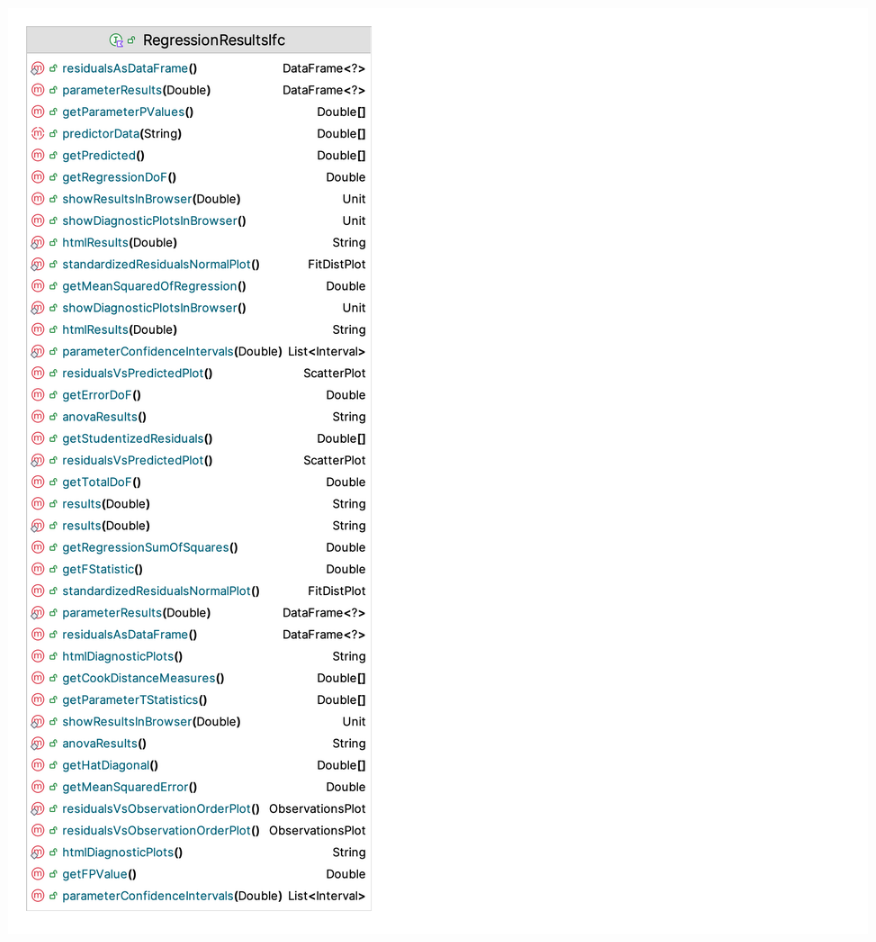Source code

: <img src="./figures2/AppUtilities/RegressionResultsIfcFunctions.png" alt="KSL Linear Regression Support" width="45%" height="45%" />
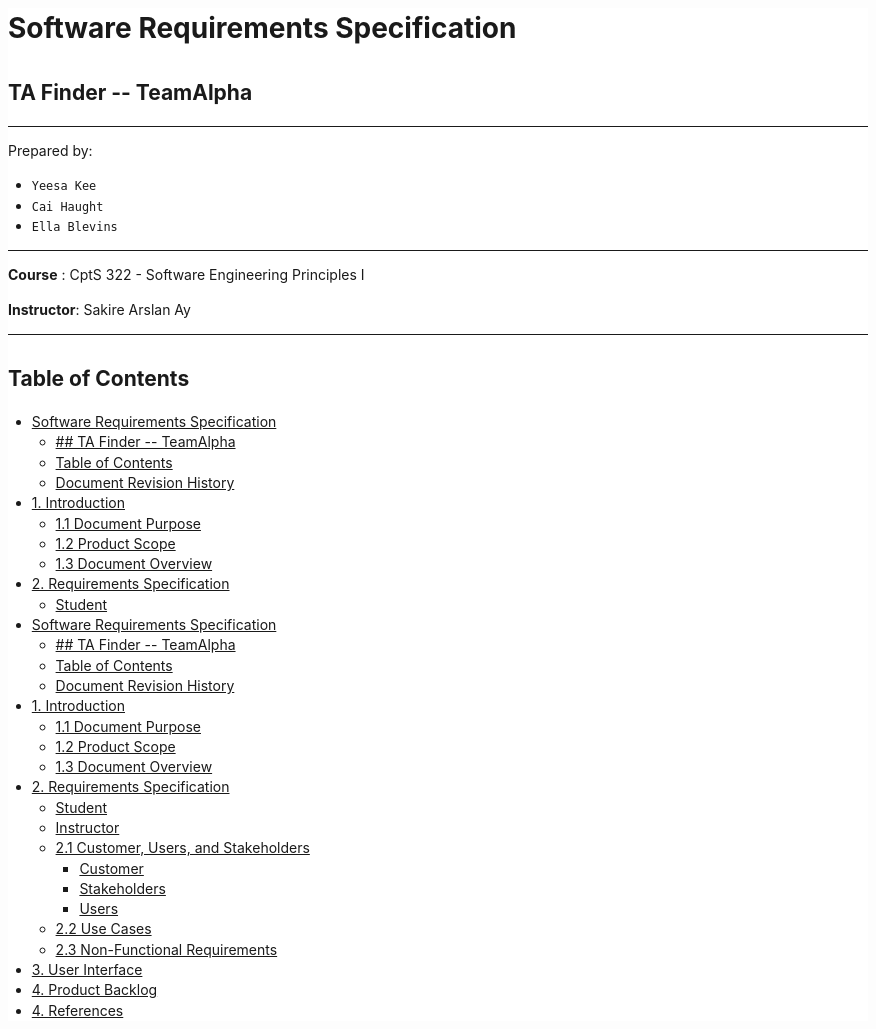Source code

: # Software Requirements Specification

## TA Finder -- TeamAlpha
--------
Prepared by:

* `Yeesa Kee`
* `Cai Haught`
* `Ella Blevins`

---

**Course** : CptS 322 - Software Engineering Principles I

**Instructor**: Sakire Arslan Ay

---

## Table of Contents
- [Software Requirements Specification](#software-requirements-specification)
  - [## TA Finder -- TeamAlpha](#-ta-finder----teamalpha)
  - [Table of Contents](#table-of-contents)
  - [Document Revision History](#document-revision-history)
- [1. Introduction](#1-introduction)
  - [1.1 Document Purpose](#11-document-purpose)
  - [1.2 Product Scope](#12-product-scope)
  - [1.3 Document Overview](#13-document-overview)
- [2. Requirements Specification](#2-requirements-specification)
    - [Student](#student)
- [Software Requirements Specification](#software-requirements-specification-1)
  - [## TA Finder -- TeamAlpha](#-ta-finder----teamalpha-1)
  - [Table of Contents](#table-of-contents-1)
  - [Document Revision History](#document-revision-history-1)
- [1. Introduction](#1-introduction-1)
  - [1.1 Document Purpose](#11-document-purpose-1)
  - [1.2 Product Scope](#12-product-scope-1)
  - [1.3 Document Overview](#13-document-overview-1)
- [2. Requirements Specification](#2-requirements-specification-1)
    - [Student](#student-1)
    - [Instructor](#instructor)
  - [2.1 Customer, Users, and Stakeholders](#21-customer-users-and-stakeholders)
    - [Customer](#customer)
    - [Stakeholders](#stakeholders)
    - [Users](#users)
  - [2.2 Use Cases](#22-use-cases)
  - [2.3 Non-Functional Requirements](#23-non-functional-requirements)
- [3. User Interface](#3-user-interface)
- [4. Product Backlog](#4-product-backlog)
- [4. References](#4-references)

○ ○ ○

### [Requirement]
Every line from the data above that contains "Specification" must appear in the answer.

### [Finished exercise]
: # Software Requirements Specification
- [Software Requirements Specification](#software-requirements-specification)
- [2. Requirements Specification](#2-requirements-specification)
- [Software Requirements Specification](#software-requirements-specification-1)
- [2. Requirements Specification](#2-requirements-specification-1)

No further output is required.